In this way I remember you, Christine Robbins Ottaway, grundoon, my Amber Goddess, my Only Love who was also Protective Sea Otter.
Tomorrow I will arrange for a cremation service. In accordance with her wishes, I will, in due course, scatter her remains in her family's summer home on Lake Matinenda in Ontario. This was a place of magic and memory for her and all her family. I hope it will be a Good Thing for Tess, though she needs little reminder of how much Christine was loved, admired, respected.
On 15th April, 2012 there will be a memorial service at Winter Creek Ranch, 18080 Road 70, California. You will be welcome to arrive before 1pm, when the service begins. It will be open to all, at the home of close family friends - the place we were married, and a place of wonderful and loving memory.
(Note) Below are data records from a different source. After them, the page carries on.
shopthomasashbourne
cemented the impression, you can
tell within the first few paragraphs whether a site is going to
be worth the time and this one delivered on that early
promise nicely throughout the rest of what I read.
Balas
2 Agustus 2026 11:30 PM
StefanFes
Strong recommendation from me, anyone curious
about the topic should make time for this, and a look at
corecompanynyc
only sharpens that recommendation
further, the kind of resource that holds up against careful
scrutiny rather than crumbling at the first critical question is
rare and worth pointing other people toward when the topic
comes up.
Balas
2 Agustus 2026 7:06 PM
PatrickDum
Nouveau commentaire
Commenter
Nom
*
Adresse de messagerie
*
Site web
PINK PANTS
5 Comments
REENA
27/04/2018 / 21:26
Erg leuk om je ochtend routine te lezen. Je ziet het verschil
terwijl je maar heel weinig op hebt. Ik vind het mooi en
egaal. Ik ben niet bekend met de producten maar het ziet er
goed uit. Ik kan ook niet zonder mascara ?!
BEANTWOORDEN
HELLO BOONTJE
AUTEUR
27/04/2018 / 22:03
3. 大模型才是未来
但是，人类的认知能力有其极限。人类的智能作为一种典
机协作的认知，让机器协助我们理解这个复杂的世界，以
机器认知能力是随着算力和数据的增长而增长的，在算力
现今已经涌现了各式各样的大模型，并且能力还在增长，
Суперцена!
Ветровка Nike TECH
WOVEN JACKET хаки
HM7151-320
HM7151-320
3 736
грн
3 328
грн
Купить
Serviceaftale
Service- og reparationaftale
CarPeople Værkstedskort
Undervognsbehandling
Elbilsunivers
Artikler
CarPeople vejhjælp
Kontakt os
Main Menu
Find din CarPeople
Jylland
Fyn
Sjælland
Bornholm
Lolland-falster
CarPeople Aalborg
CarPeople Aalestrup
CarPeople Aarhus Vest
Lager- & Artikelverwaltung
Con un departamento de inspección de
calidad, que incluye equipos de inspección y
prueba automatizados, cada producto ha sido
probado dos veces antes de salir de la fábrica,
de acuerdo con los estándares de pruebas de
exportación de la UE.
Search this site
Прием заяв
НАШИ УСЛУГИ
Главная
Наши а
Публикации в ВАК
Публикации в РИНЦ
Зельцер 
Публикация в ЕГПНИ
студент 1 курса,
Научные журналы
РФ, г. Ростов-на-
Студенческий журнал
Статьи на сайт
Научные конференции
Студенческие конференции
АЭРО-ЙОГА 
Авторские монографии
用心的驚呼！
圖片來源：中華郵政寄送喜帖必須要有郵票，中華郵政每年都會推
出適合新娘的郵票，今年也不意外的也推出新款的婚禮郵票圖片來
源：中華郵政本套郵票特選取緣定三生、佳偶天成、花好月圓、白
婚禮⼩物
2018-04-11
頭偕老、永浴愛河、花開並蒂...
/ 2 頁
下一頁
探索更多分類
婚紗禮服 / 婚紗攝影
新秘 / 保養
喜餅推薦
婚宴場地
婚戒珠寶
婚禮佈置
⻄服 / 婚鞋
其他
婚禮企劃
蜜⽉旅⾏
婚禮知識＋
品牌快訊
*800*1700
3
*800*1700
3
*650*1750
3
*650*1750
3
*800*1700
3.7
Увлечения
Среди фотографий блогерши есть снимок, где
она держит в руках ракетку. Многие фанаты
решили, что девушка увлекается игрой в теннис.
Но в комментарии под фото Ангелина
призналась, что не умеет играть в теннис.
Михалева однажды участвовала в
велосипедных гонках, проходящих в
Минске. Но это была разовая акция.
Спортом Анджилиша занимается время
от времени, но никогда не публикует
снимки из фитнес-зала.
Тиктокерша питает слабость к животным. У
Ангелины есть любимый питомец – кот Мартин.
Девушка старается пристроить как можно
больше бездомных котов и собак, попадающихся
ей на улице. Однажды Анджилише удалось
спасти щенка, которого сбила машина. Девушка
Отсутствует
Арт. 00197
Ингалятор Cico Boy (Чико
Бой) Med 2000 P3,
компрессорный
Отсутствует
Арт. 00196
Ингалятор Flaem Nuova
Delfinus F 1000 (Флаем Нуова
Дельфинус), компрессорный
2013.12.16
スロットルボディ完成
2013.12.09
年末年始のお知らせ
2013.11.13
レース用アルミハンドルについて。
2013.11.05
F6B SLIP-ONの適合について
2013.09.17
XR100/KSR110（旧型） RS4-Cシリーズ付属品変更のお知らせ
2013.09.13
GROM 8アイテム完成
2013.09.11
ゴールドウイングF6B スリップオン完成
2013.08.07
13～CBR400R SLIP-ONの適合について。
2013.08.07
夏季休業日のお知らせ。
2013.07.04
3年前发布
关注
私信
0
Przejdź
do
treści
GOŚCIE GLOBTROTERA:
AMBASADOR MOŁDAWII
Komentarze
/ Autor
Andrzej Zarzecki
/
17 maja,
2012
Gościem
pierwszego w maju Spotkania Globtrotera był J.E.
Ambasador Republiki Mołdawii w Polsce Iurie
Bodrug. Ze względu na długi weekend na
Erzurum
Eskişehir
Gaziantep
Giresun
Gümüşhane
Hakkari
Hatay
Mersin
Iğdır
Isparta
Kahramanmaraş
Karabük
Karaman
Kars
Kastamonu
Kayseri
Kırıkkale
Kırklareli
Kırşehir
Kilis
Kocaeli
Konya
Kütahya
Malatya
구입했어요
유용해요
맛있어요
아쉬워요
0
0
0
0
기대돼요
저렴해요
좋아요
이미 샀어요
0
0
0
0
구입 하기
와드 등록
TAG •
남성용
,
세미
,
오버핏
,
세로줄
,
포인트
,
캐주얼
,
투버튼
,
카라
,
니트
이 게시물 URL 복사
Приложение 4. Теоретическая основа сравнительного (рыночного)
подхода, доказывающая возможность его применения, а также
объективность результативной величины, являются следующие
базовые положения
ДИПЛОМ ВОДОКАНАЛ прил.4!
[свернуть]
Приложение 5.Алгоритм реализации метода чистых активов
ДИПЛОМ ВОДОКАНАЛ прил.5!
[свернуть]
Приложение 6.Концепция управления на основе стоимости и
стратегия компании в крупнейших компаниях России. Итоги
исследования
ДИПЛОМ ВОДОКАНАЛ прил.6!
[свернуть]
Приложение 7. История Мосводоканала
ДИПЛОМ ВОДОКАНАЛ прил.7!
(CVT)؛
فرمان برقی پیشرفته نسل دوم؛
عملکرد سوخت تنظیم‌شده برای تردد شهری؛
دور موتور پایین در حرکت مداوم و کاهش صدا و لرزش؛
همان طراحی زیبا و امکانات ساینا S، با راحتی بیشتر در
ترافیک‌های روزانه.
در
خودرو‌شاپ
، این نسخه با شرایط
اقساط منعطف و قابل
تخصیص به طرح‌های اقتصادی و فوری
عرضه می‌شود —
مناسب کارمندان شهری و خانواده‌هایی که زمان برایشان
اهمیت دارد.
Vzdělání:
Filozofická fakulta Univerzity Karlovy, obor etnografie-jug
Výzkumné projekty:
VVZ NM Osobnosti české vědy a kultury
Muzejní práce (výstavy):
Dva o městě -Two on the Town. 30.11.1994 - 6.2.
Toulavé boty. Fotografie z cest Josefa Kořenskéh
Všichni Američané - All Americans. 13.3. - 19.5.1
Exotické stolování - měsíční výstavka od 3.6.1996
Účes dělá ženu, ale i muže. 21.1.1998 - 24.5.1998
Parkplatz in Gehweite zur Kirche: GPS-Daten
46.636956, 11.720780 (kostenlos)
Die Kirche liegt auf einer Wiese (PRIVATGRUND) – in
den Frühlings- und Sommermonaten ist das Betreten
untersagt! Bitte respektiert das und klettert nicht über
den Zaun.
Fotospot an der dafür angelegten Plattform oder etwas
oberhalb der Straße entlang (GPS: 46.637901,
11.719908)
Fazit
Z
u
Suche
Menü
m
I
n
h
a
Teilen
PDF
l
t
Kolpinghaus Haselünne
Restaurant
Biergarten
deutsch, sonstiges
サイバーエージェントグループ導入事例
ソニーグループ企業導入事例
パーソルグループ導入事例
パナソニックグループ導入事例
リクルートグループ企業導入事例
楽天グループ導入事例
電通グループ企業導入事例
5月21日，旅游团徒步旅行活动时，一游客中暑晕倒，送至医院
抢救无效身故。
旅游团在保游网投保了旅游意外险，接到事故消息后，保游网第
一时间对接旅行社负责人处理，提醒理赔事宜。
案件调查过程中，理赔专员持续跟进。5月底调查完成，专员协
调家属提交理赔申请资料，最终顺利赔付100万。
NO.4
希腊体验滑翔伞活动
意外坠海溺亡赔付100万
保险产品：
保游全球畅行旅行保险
There will be family and friends gathering to remember Christine and share loving support for one another.
Come if you can. Contact me for details. Bring stories, songs, prayers and love. Bring food to share afterward, but bring no flowers - there will be colour aplenty in the gardens. If you wish to honour her memory with gifts, I will pass on donations, or contact me for the organisations she wished to support.
Come, share your love for this great woman. I have other promises to keep, and I need your help to strengthen my hand.
If you are unable to come, bang a drum, raise a glass, sing a song. We'll know.